Results are reported in Table 5. The coefficients picked up by each variable alone, as well as the value of the intercept, are exactly the same as those in Table 2. This is due to the fact that our dummy, \(\delta\), is equal to zero for deaths and, hence, these coefficients pick the effect of the covariates on the cumulative number of deaths. Those coefficients that were significantly different from 0 remain so, and those that were not, remain so as well. Standard errors are also the same.
The coefficients, \(\alpha\) and \(\beta\), associated with each interaction term, yield the difference in the effect of each covariate across the two groups (deaths and discharged): if this coefficient is not statistically different from zero, we conclude that this difference is not significant at the level indicated. The estimates for standard errors are never significantly different from zero. This implies that the effect of each right-hand side variable is the same across the two groups. The only exception is the interaction between the dummy \(\delta\) and the cumulative number of tests in the population, which is, however, only significant at 10% confidence level. We, thus, conclude that we can use a joint model for both deaths and discharged patients in this setting.

= Data supplied =
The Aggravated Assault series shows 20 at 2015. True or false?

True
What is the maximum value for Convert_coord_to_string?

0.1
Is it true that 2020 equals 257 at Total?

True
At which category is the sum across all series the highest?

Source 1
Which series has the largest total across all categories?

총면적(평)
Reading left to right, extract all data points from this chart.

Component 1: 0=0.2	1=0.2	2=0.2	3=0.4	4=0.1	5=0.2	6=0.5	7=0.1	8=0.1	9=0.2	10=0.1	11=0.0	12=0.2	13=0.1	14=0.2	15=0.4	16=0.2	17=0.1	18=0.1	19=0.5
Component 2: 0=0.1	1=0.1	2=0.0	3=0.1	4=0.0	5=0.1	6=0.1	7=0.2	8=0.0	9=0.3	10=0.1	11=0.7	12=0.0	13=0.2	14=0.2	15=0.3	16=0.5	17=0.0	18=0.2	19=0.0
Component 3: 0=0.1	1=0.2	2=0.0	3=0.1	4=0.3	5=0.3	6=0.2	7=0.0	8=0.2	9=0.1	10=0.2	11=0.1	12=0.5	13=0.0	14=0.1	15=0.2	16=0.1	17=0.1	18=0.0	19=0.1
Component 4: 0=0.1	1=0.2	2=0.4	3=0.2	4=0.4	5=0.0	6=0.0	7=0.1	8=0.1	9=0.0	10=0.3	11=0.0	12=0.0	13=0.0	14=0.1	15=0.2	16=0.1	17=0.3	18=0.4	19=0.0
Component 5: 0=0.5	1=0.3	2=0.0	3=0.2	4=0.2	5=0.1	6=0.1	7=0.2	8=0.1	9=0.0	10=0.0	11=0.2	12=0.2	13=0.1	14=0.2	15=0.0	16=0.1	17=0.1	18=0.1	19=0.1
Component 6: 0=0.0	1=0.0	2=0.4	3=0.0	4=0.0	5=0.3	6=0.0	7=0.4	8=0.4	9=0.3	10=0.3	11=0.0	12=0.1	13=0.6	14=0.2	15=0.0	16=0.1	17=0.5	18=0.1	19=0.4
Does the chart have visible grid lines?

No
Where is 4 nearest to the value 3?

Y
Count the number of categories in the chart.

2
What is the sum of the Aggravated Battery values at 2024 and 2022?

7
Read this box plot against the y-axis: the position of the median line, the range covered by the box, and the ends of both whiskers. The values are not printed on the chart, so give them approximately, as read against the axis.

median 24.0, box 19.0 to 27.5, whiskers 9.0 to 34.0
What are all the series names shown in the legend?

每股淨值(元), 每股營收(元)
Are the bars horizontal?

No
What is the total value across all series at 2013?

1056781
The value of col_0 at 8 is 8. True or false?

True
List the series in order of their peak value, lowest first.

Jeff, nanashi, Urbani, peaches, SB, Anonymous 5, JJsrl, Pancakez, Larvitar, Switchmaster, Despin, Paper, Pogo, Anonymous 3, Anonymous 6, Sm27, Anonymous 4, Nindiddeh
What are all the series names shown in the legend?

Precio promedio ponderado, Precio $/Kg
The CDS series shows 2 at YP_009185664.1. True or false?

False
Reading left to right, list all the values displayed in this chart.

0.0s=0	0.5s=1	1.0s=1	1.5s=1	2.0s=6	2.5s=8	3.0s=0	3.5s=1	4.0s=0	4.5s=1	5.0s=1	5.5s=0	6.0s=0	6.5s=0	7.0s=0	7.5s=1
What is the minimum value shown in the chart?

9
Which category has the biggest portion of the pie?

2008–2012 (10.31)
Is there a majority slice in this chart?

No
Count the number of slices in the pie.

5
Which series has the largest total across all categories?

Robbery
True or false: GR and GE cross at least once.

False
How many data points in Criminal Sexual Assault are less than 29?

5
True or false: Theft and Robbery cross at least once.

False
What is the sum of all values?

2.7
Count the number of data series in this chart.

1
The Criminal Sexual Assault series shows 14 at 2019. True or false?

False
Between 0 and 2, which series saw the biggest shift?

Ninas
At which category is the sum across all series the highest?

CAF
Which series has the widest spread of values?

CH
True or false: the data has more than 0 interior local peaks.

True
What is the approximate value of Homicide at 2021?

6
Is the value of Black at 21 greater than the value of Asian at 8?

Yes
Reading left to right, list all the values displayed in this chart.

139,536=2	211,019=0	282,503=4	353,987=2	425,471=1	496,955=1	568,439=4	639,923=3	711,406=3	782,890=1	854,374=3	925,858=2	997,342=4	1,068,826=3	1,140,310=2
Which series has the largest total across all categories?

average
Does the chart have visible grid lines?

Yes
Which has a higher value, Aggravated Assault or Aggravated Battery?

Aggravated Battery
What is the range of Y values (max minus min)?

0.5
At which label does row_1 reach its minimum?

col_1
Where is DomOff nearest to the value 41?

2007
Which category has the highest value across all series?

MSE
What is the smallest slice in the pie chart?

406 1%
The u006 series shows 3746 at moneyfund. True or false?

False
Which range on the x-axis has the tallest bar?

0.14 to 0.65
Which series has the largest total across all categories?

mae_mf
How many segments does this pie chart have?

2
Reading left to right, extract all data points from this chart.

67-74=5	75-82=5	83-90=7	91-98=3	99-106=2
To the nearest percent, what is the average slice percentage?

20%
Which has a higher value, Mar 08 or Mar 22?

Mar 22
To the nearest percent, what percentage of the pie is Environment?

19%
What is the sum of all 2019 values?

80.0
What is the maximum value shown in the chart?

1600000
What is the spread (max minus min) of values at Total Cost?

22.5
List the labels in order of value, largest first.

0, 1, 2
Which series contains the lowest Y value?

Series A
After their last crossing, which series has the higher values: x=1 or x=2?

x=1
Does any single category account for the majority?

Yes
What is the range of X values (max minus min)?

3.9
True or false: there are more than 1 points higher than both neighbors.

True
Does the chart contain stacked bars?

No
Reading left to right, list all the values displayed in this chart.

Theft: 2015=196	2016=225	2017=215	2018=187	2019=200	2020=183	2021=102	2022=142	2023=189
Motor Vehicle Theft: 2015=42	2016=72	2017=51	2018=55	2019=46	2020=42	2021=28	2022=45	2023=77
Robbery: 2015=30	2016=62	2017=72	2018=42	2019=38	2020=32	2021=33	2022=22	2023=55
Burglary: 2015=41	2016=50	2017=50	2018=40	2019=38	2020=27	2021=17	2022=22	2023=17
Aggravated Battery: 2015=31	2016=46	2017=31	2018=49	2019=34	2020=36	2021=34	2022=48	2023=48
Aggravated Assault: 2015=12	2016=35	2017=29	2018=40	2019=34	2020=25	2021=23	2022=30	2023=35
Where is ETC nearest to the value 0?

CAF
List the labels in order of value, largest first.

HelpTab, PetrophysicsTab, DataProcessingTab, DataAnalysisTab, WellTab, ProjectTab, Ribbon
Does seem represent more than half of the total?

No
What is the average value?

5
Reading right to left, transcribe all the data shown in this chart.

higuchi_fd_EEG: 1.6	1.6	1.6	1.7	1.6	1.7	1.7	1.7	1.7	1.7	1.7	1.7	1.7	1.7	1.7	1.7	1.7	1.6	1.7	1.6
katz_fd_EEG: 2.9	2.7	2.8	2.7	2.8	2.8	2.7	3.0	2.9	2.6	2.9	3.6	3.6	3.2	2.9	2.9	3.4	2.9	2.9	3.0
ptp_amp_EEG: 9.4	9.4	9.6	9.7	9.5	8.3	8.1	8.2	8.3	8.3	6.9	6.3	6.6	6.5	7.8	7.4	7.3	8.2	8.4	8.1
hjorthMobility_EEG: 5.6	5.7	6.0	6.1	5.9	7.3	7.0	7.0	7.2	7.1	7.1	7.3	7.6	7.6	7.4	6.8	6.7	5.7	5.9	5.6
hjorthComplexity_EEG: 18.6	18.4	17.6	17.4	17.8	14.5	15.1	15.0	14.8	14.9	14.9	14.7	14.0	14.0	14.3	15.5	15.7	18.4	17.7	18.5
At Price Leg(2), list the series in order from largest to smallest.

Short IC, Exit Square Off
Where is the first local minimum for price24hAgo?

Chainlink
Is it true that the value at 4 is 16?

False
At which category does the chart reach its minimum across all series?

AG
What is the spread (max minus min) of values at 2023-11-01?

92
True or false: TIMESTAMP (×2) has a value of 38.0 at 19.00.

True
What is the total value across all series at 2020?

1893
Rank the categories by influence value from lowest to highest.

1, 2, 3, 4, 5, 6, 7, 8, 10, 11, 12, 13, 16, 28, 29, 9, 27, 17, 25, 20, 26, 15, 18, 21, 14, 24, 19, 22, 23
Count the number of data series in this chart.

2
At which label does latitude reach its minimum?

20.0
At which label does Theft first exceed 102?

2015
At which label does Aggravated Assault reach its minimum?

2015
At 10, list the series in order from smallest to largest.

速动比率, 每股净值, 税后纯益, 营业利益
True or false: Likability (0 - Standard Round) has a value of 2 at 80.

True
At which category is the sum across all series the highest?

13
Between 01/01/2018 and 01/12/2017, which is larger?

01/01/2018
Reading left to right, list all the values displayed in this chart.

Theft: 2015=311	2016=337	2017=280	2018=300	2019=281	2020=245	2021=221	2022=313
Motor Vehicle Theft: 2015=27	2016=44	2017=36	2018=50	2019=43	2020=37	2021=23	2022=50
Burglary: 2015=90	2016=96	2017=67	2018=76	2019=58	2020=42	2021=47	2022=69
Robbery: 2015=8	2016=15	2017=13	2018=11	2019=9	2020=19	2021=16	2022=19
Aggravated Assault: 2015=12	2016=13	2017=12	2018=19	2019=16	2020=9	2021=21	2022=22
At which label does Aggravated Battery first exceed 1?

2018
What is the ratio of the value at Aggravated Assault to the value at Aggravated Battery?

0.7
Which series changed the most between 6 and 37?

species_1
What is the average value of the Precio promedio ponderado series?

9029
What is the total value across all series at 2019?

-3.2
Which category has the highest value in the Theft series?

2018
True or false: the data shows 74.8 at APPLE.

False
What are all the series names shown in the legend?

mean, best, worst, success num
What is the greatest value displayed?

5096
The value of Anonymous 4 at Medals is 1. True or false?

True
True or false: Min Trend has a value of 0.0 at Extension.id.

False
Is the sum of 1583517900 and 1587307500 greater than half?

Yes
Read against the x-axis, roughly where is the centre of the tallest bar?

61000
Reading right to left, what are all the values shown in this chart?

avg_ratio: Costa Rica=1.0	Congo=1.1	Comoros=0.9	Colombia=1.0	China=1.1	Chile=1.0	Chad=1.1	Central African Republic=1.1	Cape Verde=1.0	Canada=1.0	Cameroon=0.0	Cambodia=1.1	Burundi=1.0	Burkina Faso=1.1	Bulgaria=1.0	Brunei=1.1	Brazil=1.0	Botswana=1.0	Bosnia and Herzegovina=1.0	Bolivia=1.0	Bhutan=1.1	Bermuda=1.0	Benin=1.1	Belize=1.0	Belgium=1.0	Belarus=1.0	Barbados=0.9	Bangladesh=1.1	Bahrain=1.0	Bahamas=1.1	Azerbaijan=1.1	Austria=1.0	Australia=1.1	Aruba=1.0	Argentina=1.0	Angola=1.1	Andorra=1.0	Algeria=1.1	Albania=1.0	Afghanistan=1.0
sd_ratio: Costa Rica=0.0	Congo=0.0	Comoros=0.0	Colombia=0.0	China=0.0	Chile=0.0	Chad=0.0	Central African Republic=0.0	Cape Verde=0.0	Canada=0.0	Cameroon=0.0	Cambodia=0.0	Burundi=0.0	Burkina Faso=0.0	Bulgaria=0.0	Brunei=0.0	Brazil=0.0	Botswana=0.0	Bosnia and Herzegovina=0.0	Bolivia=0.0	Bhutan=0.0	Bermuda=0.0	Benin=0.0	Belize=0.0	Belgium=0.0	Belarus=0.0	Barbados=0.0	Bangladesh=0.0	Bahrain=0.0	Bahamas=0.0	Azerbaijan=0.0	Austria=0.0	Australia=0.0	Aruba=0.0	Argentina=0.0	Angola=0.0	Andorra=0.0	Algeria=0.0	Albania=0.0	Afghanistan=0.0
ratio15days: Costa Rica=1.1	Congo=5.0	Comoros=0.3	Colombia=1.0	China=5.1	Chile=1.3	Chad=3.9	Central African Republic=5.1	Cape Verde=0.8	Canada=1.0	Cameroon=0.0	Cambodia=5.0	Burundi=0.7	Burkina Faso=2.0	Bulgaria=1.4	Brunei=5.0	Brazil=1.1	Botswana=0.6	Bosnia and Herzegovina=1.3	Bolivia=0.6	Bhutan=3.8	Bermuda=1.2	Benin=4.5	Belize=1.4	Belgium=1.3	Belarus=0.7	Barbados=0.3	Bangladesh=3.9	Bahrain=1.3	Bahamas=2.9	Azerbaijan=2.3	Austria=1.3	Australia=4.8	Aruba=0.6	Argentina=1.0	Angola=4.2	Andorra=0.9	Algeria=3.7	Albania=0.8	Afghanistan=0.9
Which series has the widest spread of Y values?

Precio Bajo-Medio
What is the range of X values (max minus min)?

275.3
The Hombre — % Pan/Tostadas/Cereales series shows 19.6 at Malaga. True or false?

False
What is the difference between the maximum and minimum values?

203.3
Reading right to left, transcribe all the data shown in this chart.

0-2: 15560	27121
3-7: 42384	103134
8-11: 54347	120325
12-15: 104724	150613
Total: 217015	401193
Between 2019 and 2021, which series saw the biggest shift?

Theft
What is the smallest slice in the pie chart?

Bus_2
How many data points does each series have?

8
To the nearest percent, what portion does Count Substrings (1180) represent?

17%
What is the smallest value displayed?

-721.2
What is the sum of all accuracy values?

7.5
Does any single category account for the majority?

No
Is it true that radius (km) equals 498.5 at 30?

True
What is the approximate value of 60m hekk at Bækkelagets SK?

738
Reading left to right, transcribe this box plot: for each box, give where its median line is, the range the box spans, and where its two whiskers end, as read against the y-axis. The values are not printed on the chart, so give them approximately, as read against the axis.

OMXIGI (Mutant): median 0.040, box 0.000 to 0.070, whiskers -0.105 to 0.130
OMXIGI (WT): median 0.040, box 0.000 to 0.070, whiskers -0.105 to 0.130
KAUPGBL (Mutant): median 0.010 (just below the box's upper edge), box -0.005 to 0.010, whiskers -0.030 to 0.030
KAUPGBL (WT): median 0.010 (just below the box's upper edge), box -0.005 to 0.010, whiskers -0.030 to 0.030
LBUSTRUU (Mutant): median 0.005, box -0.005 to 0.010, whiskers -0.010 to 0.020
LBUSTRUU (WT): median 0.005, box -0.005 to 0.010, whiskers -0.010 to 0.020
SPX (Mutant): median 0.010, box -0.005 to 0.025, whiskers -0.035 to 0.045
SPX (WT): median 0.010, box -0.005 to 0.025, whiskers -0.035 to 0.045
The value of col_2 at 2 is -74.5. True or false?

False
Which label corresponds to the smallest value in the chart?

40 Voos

= Tasks to perform =
(a) In the regression results passage, what value does the dummy δ take for deaths?
(b) Echo everything in the regression results passage from "The coefficients, \(\alpha\)" down to "in this setting.".

= Results of the tasks =
(a) It is equal to zero for deaths.

(b)
The coefficients, \(\alpha\) and \(\beta\), associated with each interaction term, yield the difference in the effect of each covariate across the two groups (deaths and discharged): if this coefficient is not statistically different from zero, we conclude that this difference is not significant at the level indicated. The estimates for standard errors are never significantly different from zero. This implies that the effect of each right-hand side variable is the same across the two groups. The only exception is the interaction between the dummy \(\delta\) and the cumulative number of tests in the population, which is, however, only significant at 10% confidence level. We, thus, conclude that we can use a joint model for both deaths and discharged patients in this setting.